町田は「4-4-2のミドルサードの守備からカウンター攻撃に切り換えゴールに向かってくる。」我々の戦いに対して、どのような戦略を考えてくるのか非常に楽しみだった。
前半4分、オウンゴールでの失点。続けざまに9分の失点。
10分間で2失点。
選手たちはナーバスになるかと思っていたがそうはならなかった。
常に90分間を意識させ、高い集中力を維持させることを思い出させる。ジョージさんがテクニカルエリアで堂々と立っていたからである。
そこからは、秋田の主導権だった。
ただ、雨が降ってピッチはボールが滑るようになり、パスのタイミングが合わない。ボールを意図的に奪われるということではなく、自分たちの問題で相手の足元に入ることもあり、カウンターを仕掛けられる時間もあった。
そんな中での熊林親吾の一発退場。
2,481名のサポーター、ファンの目にはどのように映ったのか?
どのような状態でどのような意識を持ち、選手たちがピッチで競い合ってるか?おそらく良いゲームを魅せるために両チームは戦っていると思う。そのなかですごく疑問に残る瞬間だった。
ただ、レフリーからも1シーズン、そして1試合、必ず助けられることがある。それを考えるとお互い成長することを意識したほうが日本サッカーのためになるし、ブラウブリッツ秋田のためにもなる。
そのような、試合展開の中で11対10に。
ハーフタイム。ロッカルームでのジョージさんの一言。
「いつも助けられてる親吾のために、秋田の人たちのために戦おう。この状況をみんなで乗り越えよう。必ず成長する」
選手たちの目に、何かやってやろうという雰囲気が出来上がっていた。
後半1人少ない中、全力で立ち上がりからボールを奪い、自分たちのスタイルで戦った。体力的に落ちてくる前に一気に3人の交代。どのような状況でも引かないジョージさんは素晴らしい。リスクがあってもクラブのためにスタイルを維持してくれた。
試合は0-2。
負けはしたが、チームとしての力は出し切ってくれた。
私は選手たち。スタッフに感動した。
1人少なかろうがリードされていようが自分たちがひとつになって持っている力をしっかり出してくれた。

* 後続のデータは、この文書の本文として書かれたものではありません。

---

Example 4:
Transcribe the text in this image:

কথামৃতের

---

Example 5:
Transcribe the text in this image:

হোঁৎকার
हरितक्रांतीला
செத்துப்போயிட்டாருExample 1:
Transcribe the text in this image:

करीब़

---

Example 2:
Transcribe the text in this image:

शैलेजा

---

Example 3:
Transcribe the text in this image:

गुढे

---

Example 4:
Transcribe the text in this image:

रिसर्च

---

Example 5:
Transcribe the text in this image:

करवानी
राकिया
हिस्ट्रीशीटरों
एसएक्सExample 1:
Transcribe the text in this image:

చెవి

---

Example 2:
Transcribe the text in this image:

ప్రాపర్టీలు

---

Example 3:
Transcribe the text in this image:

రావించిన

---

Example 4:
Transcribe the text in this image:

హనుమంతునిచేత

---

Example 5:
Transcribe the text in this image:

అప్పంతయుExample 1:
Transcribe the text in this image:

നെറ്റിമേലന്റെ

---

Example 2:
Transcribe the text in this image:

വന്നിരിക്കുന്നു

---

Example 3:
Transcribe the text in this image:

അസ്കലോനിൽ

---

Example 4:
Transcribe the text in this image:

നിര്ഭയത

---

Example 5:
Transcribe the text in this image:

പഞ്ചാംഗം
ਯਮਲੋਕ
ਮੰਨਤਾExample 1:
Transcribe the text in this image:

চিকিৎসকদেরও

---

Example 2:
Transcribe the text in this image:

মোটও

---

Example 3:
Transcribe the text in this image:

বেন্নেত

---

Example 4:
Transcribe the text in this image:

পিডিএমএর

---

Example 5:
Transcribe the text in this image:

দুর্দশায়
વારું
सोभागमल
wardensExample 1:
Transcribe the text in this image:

次につながるために精一杯出来ることをやる。それが納得につながる。今回もお互い素晴らしいゲームを披露したと思う。チームに関しては良い経験とより自信がついたことだろう。
日曜日のSC相模原戦はフレッシュな選手がメンバーに名を連ねる。どのポジションに誰を入れてくるのか楽しみだ。
日曜日の試合もぜひ、みなさんの力で選手たちを後押し、素晴らしい試合をみんなで創りましょう。
新里 裕之 ゼネラルマネージャー
2003年、ラモス瑠偉氏らと共にFC琉球を創設し、初代監督(選手兼任)に就任。翌年現役引退。

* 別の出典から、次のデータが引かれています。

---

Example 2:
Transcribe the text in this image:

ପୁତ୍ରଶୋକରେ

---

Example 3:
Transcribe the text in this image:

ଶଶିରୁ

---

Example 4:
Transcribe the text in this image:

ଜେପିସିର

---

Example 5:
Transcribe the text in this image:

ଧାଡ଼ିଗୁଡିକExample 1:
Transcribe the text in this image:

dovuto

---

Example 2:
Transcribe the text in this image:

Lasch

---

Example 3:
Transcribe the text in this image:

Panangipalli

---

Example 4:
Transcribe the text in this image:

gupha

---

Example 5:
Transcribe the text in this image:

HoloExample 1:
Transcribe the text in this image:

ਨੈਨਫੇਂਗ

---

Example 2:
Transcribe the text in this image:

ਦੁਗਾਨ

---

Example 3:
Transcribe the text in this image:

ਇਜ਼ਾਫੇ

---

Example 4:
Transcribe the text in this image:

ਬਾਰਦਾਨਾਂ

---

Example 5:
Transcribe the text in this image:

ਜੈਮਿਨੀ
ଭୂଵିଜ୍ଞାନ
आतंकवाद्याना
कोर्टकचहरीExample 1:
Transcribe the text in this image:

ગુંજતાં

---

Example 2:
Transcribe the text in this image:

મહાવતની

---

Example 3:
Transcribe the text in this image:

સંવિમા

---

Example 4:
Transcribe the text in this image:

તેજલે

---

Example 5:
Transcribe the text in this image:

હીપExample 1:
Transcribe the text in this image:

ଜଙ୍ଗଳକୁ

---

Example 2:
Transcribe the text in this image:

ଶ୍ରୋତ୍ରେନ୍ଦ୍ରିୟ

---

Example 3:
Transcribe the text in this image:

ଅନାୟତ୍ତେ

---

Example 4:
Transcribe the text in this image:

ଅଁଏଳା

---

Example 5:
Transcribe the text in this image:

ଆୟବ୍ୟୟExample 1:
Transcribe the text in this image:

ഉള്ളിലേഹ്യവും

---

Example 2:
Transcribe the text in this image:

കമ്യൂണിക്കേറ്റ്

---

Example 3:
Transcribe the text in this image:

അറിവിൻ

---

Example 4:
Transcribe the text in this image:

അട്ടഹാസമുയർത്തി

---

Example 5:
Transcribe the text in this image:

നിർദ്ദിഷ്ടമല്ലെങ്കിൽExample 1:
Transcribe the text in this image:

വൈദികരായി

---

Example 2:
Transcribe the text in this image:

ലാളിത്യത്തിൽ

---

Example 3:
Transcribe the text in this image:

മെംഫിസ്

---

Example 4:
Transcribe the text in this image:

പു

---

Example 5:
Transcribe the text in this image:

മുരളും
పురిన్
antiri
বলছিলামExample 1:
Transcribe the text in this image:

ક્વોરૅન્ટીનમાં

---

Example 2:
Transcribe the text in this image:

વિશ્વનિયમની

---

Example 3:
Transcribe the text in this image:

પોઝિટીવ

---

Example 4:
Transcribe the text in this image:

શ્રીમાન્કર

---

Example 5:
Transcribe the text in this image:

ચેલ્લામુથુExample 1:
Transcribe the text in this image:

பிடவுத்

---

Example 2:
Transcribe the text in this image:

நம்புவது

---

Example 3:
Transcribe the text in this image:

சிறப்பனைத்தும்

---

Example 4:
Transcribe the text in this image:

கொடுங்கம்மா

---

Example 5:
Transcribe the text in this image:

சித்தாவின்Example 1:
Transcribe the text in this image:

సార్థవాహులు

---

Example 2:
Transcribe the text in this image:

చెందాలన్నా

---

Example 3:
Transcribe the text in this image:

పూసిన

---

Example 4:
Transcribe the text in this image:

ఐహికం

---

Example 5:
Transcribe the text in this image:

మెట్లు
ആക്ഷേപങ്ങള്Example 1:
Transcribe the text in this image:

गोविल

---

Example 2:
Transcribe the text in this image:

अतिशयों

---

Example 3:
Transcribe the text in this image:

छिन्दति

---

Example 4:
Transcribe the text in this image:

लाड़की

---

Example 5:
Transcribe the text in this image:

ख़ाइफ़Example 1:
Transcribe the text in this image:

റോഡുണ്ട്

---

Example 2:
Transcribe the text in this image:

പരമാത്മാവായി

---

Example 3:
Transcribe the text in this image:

2006年、FC琉球 コーチに就任、2009年にはFC琉球 監督に。元日本代表監督のフィリップ・トルシエ氏(現・FC琉球スーパーバイザー)とともにチームを指導した。
2012年にブラウブッリッツ秋田 ヘッドコーチとなり、横山雄次監督を支えた。
2013年よりブラウブリッツ秋田 ゼネラルマネージャに就任。
1980年8月29日生まれ、沖縄県出身。